The relaxation of a rule is committed to the sound discretion of the trial judge and we review the exercise of that discretion only for an abuse. See Schweizer v. Phee, 130 N.J. Super. 123, 126-27 (App. Div. 1974) ("Since [Rule 1:1-2] relaxation is discretionary with the trial judge . . ., we have reviewed the matter to the end of examining the exercise of discretion below . . . ."). We will not interfere unless the judge has "pursue[d] a manifestly unjust course." Gillman v. Bally Mfg. Corp., 286 N.J. Super. 523, 528 (App. Div.) (quoting Gittleman v. Cent. Jersey Bank & Trust Co., 103 N.J. Super. 175, 179 (App. Div. 1967), rev'd on other grounds, 52 N.J. 503 (1968)), certif. denied, 144 N.J. 174 (1996). Stated otherwise, we will defer to all but mistaken exercises of discretion that prejudice the substantial rights of a party. Pressler, Current N.J. Court Rules, comment 4 on R. 1:1-2 (2009).

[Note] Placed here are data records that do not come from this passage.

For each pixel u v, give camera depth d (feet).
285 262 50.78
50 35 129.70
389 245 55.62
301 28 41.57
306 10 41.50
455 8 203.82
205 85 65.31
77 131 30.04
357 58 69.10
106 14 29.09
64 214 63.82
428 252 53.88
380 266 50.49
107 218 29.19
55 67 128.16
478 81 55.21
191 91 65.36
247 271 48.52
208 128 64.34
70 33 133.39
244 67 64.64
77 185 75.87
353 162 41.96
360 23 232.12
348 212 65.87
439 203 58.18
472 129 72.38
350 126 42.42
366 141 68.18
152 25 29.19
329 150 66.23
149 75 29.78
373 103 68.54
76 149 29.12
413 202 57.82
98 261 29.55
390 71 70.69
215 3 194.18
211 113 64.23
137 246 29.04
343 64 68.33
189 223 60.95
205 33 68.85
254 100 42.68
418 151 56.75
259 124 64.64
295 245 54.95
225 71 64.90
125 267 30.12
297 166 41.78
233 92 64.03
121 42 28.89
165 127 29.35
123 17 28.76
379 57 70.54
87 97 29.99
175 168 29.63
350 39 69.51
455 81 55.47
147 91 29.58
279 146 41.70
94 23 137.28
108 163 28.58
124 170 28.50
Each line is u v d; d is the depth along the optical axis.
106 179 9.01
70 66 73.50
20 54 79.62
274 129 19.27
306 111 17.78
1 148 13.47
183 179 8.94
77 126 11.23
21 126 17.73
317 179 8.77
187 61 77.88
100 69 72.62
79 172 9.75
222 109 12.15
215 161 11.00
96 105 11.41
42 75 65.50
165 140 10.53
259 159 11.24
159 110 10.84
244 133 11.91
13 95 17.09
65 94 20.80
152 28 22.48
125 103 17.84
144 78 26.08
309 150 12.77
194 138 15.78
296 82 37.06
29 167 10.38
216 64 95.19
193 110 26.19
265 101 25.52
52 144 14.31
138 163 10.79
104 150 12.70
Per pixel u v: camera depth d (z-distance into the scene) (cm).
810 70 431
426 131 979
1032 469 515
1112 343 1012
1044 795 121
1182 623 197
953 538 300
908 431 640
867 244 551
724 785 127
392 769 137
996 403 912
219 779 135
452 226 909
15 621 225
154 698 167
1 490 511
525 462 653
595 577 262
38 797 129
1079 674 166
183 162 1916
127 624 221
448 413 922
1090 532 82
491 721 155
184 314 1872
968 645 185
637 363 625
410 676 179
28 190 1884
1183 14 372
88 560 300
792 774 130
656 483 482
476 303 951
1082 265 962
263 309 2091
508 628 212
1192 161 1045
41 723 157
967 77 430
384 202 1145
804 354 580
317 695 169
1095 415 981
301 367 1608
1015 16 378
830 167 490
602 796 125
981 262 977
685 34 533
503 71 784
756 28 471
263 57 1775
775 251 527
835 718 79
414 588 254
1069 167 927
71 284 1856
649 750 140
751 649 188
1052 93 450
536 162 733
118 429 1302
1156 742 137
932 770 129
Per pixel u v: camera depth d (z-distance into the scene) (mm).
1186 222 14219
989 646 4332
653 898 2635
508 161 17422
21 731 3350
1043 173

We are satisfied that there was no prejudice to any substantial rights of plaintiff. He did not dispute the reasonableness of the fees charged by defendants' counsel at the time of trial and does not raise such an issue on appeal. Rather, he merely asserts that an affidavit of services should have been required. Had the judge required such an affidavit, it would have increased the expense to plaintiff as counsel is entitled to be compensated for the time spent in preparation of an affidavit of services. Courier News v. Hunterdon, 378 N.J. Super. 539, 547 (App. Div. 2005) (citations omitted). Such an expense would have been completely unjustified where no dispute about the reasonableness of the fees was raised and, thus, enforcement of Rule 4:42-9(b) would have been to plaintiff's prejudice. Furthermore, the judge conducted a careful and thorough lodestar analysis pursuant to Furst v. Einstein Moomjy, Inc., 182 N.J. 1, 22-23 (2004) (discussing calculation of lodestar in a CFA action), and Rendine v. Pantzer, 141 N.J. 292, 332-37 (1995) (discussing calculation of lodestar in a discrimination action). He excluded well over $1000 from the fees charged by defendants' counsel and considered each of the factors delineated in Rule of Professional Conduct 1.5(a), incorporated by reference in Rule 4:42-9(b). We find no error in his allowance of fees.